So, Red, was your maternal grandfather already in the Air Force when the Japanese bombed Pearl Harbor? If so, what do you know about his experiences? (And, excuse me for saying so belatedly, but God rest your your grandfathers' souls.)
Deb
Yes he was but he did not talk too much about it because it was so horrific. Lots of panic but he was never hurt in the attack. The fact that it was his birthday was just crazy on top of it. My grandmother is still alive at 94 but she does not talk about it either so I never really got a personal story from either of them.
My grandfather who cleaned out tanks of human remains never could talk about it much beyond that it happened and he didn't want to talk about it. Some things are too horrible to reexperience. On the one hand, it makes me sad that these stories are lost, but on the other hand, I would not wish anyone to have to relive something so horrible just so I can know about it.
As a baby boomer, I was born relatively soon after World war II, although I never knew it. As a child one has absolutely no perspective on time. I did know that my father had been a soldier, however. He had "army pants" in the closet, for instance. In fact, when I missed him (he worked very long hours), I used to go to the closet and hug his army pants.

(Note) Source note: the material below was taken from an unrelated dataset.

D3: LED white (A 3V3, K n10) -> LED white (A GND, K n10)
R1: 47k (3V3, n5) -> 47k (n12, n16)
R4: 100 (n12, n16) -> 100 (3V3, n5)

He was in The Signal Corps, and although I later learned from him that The Morse Code had become obsolete during World War II, he was always "tapping out" Morse code and saying "dee dit da da dit" around the house. When my brother and I asked him what kind of messages he had passed, he would say, "Send more bottles of ketchup!" He always made it seem that he did nothing of importance. But I later learned that he had not only traversed the Atlantic in a troop ship, but been in Liverpool and London during the buzz bombing, then followed closely behind the first wave of the invasion of Normandy. (My great-uncle, who was in the infantry, was in the first wave of the invasion. My uncle was a medic in the navy, attached to the marines, on a ship off the coast the first day of the invasion.) Everyone played his part in those days. It was a war no one wanted to avoid.But men (and it was mostly men then) didn't come home and talk about it. My uncle-the one who was on the ship off the coast of Normandy on D-day) was sent to the South Pacific after a brief leave in the US. What he saw there scarred him. He never spoke about it, but what he had would be called PTSD today. Being a medic in the marines was hell. He came home walking in the park looking for landmines.